• **INSTRUCTIONS FOR THE TASK**:
For the material below, output exactly the span from the line with "20: (328, 262, 0.59)" to the line with "45: (314, 228, 0.62)", including both, and nothing besides.

• **SUPPLIED RECORDS**:

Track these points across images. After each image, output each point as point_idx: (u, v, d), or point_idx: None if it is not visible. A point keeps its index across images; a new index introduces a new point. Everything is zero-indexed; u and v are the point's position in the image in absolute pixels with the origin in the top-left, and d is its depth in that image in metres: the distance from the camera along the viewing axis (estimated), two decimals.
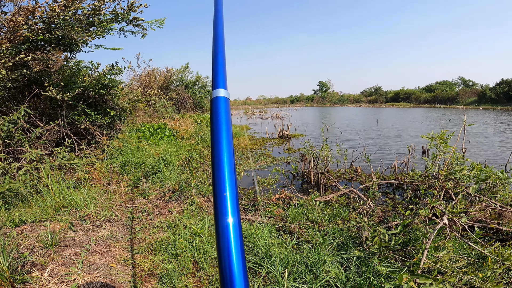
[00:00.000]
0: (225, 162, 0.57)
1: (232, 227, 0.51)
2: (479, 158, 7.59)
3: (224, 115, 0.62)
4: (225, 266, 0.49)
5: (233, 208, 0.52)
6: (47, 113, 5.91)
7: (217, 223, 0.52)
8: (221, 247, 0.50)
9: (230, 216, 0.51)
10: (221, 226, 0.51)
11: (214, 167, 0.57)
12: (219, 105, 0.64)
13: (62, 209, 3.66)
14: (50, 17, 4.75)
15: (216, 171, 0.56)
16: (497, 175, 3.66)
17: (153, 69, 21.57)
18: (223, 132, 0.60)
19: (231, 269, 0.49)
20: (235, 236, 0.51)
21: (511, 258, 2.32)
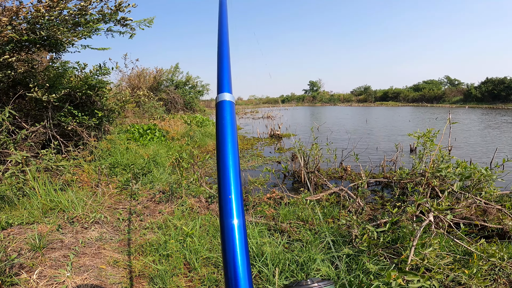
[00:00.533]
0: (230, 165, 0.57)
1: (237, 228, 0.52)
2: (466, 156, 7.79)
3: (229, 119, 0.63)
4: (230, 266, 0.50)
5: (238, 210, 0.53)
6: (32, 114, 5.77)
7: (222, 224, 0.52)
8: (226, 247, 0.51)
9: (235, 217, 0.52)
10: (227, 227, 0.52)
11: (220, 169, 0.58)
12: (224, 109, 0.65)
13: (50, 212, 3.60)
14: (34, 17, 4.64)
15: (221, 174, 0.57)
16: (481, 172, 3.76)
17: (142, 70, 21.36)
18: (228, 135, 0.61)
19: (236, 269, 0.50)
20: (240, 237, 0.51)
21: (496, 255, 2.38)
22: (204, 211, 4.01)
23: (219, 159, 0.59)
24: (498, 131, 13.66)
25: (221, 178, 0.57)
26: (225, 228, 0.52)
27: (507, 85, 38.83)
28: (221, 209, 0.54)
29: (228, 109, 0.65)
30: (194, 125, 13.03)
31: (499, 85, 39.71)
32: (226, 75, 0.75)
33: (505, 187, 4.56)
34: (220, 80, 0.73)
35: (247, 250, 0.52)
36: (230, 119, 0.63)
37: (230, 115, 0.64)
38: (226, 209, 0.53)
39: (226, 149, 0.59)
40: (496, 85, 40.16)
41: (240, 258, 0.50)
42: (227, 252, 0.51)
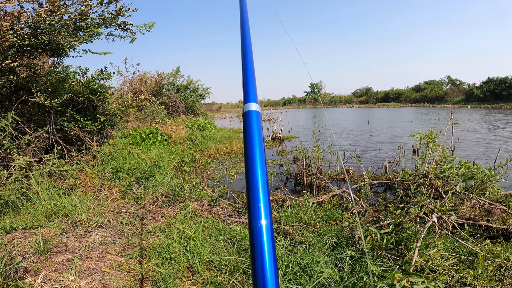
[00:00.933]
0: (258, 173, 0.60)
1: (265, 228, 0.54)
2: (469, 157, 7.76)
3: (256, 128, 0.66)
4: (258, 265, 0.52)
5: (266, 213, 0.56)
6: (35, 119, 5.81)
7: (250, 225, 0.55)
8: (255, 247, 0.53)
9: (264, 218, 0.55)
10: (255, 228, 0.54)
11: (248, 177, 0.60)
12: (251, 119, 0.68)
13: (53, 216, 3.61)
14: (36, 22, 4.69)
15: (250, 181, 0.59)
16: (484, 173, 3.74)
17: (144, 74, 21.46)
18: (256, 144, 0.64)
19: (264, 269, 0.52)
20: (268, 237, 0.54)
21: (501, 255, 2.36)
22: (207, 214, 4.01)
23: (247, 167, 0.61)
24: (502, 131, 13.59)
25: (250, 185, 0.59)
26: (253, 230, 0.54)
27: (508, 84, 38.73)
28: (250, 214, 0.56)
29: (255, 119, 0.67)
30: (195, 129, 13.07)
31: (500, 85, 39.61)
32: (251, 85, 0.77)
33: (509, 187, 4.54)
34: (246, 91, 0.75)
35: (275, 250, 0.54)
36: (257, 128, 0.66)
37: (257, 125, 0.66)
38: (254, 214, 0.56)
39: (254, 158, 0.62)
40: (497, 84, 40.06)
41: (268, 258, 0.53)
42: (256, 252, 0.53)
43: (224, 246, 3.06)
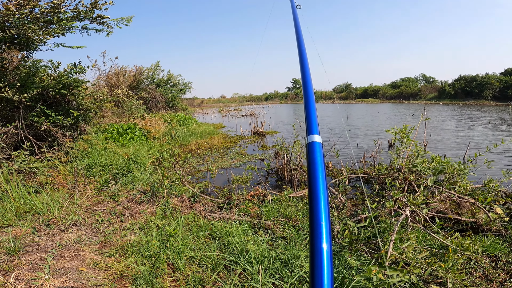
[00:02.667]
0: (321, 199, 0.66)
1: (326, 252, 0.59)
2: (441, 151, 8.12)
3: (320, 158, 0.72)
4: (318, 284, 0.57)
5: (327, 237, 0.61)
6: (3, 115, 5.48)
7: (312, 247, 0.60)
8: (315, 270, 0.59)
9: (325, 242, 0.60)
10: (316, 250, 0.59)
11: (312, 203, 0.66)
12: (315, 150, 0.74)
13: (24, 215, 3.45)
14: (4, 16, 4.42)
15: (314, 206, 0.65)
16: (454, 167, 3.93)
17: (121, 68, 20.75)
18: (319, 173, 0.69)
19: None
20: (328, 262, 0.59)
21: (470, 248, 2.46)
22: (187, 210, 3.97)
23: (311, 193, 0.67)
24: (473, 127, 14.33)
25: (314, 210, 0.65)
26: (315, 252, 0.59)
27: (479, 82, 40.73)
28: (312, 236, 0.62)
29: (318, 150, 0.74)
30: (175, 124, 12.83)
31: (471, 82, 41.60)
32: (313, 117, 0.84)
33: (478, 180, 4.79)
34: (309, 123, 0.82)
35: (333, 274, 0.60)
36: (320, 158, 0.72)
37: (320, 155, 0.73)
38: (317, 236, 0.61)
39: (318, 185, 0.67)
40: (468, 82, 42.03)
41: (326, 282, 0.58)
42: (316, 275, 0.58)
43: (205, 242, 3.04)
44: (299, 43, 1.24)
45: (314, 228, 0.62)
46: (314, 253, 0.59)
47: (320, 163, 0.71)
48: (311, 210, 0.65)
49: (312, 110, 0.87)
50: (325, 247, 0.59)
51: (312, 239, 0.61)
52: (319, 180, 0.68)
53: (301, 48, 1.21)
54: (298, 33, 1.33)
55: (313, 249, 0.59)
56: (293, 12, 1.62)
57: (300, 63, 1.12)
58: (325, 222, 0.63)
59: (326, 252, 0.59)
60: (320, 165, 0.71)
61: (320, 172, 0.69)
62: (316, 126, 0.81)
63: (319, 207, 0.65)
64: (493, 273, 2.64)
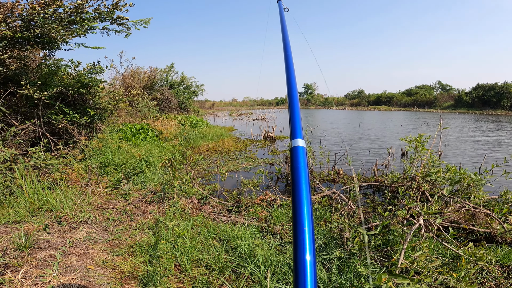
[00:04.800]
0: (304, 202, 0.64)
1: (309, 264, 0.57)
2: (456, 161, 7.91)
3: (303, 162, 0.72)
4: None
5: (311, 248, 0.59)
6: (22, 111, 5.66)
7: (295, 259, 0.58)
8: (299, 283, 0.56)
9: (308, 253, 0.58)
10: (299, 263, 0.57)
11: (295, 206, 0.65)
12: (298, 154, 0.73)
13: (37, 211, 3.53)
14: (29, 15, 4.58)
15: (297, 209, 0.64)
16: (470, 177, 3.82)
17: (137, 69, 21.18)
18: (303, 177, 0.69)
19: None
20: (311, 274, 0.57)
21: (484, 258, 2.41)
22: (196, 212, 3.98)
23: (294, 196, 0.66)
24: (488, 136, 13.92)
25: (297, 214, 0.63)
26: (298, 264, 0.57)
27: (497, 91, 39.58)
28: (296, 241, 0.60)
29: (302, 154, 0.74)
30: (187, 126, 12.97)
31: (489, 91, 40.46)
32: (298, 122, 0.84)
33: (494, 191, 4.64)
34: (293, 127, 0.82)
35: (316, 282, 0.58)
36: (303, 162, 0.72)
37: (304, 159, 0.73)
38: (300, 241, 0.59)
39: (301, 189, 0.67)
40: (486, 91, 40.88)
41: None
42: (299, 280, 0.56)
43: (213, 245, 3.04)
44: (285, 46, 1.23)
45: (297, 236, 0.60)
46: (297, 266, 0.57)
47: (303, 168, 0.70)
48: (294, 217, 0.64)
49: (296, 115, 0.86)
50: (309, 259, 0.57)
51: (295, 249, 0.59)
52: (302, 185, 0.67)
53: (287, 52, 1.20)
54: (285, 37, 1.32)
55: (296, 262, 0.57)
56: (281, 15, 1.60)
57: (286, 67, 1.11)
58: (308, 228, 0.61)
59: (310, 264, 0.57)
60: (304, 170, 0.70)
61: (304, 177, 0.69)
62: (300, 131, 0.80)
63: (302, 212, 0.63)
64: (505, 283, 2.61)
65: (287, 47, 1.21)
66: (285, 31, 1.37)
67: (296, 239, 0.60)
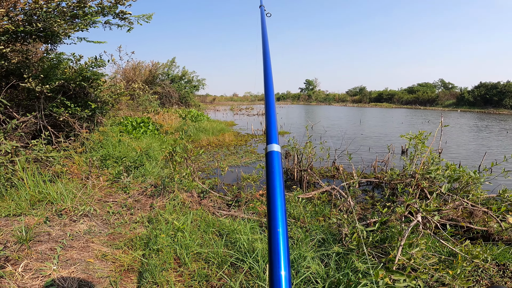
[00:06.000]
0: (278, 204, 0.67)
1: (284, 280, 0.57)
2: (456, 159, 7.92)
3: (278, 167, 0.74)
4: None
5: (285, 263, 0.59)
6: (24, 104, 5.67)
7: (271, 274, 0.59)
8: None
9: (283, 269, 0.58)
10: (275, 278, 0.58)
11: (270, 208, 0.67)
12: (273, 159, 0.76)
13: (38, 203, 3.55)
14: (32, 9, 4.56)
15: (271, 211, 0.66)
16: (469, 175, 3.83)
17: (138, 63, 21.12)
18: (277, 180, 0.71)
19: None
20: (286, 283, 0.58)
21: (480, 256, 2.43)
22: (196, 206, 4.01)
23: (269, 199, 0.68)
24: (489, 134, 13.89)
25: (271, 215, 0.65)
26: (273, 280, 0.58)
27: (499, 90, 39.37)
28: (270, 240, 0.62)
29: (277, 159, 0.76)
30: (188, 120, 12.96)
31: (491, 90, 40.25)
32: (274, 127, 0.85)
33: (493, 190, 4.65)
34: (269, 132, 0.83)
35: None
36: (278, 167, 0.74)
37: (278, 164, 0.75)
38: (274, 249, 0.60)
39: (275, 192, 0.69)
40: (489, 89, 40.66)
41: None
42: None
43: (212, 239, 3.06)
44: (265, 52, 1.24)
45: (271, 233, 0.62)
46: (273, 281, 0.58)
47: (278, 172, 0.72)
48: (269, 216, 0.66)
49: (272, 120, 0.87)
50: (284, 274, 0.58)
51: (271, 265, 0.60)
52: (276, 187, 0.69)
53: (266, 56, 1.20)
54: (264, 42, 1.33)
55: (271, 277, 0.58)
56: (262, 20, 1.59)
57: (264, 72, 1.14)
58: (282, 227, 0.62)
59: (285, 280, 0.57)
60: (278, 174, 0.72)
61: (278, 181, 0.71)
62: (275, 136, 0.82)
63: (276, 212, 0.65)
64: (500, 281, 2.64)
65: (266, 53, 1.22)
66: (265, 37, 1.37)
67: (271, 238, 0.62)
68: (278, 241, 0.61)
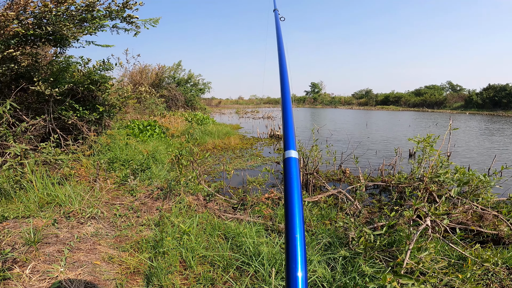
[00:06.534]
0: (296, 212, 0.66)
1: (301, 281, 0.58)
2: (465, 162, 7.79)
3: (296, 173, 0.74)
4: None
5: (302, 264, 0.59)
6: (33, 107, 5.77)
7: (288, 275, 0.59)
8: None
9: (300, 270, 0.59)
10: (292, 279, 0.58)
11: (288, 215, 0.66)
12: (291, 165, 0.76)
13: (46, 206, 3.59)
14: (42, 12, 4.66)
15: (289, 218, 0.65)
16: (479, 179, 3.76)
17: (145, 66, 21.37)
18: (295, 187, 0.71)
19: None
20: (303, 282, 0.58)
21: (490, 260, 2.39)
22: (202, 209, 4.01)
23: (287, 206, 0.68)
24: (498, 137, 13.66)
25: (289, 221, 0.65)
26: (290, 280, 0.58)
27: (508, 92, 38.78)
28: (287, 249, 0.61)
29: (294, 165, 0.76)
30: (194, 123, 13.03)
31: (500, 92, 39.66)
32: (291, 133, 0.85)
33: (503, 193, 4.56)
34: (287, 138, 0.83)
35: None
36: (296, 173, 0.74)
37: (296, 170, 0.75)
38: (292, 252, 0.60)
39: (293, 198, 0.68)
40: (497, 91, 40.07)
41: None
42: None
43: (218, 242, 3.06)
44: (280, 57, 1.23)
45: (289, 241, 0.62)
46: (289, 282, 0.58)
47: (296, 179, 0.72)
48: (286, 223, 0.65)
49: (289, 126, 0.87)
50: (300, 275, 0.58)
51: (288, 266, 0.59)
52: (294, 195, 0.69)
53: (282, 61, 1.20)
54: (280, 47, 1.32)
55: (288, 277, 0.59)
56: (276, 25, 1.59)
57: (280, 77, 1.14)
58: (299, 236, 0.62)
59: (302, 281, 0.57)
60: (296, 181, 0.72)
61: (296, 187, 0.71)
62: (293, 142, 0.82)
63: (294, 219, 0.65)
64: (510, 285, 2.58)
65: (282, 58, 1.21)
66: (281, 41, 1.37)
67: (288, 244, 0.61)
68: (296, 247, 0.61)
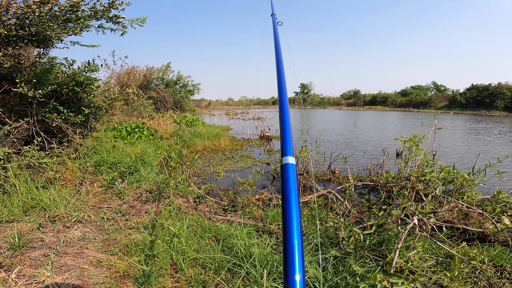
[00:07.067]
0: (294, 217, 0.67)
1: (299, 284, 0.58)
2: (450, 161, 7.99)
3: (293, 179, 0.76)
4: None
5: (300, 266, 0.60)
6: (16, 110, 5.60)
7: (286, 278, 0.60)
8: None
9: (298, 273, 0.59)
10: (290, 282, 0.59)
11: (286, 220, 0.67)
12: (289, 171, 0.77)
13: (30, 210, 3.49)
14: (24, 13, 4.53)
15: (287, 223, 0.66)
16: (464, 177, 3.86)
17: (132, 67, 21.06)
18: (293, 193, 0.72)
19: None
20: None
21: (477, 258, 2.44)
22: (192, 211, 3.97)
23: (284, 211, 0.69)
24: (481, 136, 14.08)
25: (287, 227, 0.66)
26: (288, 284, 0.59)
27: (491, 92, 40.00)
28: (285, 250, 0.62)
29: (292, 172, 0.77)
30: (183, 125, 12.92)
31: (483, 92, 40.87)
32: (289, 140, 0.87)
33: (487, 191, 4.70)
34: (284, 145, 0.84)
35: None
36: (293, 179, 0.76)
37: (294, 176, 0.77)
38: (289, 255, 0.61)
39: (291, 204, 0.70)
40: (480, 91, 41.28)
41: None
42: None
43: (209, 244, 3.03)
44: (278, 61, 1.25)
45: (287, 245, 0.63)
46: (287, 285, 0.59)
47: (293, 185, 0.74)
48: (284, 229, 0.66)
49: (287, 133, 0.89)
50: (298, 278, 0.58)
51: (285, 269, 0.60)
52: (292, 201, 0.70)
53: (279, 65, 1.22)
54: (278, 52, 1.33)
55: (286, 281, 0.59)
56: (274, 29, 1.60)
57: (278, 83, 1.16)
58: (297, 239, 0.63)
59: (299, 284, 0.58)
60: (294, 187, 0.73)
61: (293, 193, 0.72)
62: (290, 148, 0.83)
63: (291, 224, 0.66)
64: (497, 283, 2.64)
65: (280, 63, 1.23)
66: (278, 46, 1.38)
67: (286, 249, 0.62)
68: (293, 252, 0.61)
---
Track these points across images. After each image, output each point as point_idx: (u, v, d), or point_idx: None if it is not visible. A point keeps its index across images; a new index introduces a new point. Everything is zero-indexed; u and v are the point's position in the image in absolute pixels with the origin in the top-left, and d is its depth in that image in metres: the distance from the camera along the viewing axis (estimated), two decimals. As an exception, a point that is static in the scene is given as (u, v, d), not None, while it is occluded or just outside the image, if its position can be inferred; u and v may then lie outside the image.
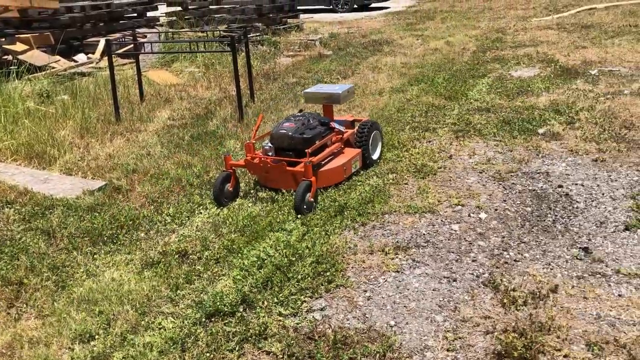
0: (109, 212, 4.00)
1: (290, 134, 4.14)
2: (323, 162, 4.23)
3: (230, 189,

• **REPLY TO THE TASK**:
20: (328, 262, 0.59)
21: (470, 248, 2.46)
22: (187, 210, 3.97)
23: (311, 193, 0.67)
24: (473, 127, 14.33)
25: (314, 210, 0.65)
26: (315, 252, 0.59)
27: (479, 82, 40.73)
28: (312, 236, 0.62)
29: (318, 150, 0.74)
30: (175, 124, 12.83)
31: (471, 82, 41.60)
32: (313, 117, 0.84)
33: (478, 180, 4.79)
34: (309, 123, 0.82)
35: (333, 274, 0.60)
36: (320, 158, 0.72)
37: (320, 155, 0.73)
38: (317, 236, 0.61)
39: (318, 185, 0.67)
40: (468, 82, 42.03)
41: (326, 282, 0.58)
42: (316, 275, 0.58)
43: (205, 242, 3.04)
44: (299, 43, 1.24)
45: (314, 228, 0.62)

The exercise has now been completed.